■ **PROBLEM DESCRIPTION**:
From the line that contains "şansını kaybederken, Es" to the end of the entries, copy each line exactly, though the pictures stay out.
------------------------------------
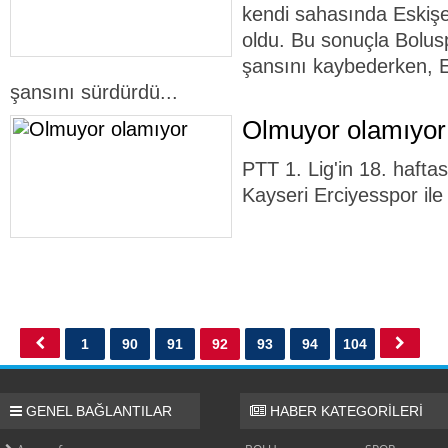
kendi sahasında Eskişe
oldu. Bu sonuçla Bolusp
şansını kaybederken, Es
şansını sürdürdü...
Olmuyor olamıyor
PTT 1. Lig'in 18. hafta
Kayseri Erciyesspor ile
1
90
91
92
93
94
104
GENEL BAĞLANTILAR
HABER KATEGORİLERİ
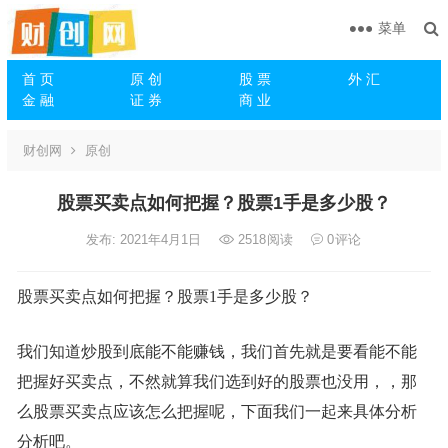
菜单
首 页
原 创
股 票
外 汇
金 融
证 券
商 业
财创网
原创
股票买卖点如何把握？股票1手是多少股？
发布: 2021年4月1日
2518
阅读
0
评论
股票买卖点如何把握？股票1手是多少股？
我们知道炒股到底能不能赚钱，我们首先就是要看能不能
把握好买卖点，不然就算我们选到好的股票也没用，，那
么股票买卖点应该怎么把握呢，下面我们一起来具体分析
分析吧。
------------------------------------
■ **SOLUTION TO THE PROBLEM**:
şansını kaybederken, Es
şansını sürdürdü...
Olmuyor olamıyor
PTT 1. Lig'in 18. hafta
Kayseri Erciyesspor ile
1
90
91
92
93
94
104
GENEL BAĞLANTILAR
HABER KATEGORİLERİ
菜单
首 页
原 创
股 票
外 汇
金 融
证 券
商 业
财创网
原创
股票买卖点如何把握？股票1手是多少股？
发布: 2021年4月1日
2518
阅读
0
评论
股票买卖点如何把握？股票1手是多少股？
我们知道炒股到底能不能赚钱，我们首先就是要看能不能
把握好买卖点，不然就算我们选到好的股票也没用，，那
么股票买卖点应该怎么把握呢，下面我们一起来具体分析
分析吧。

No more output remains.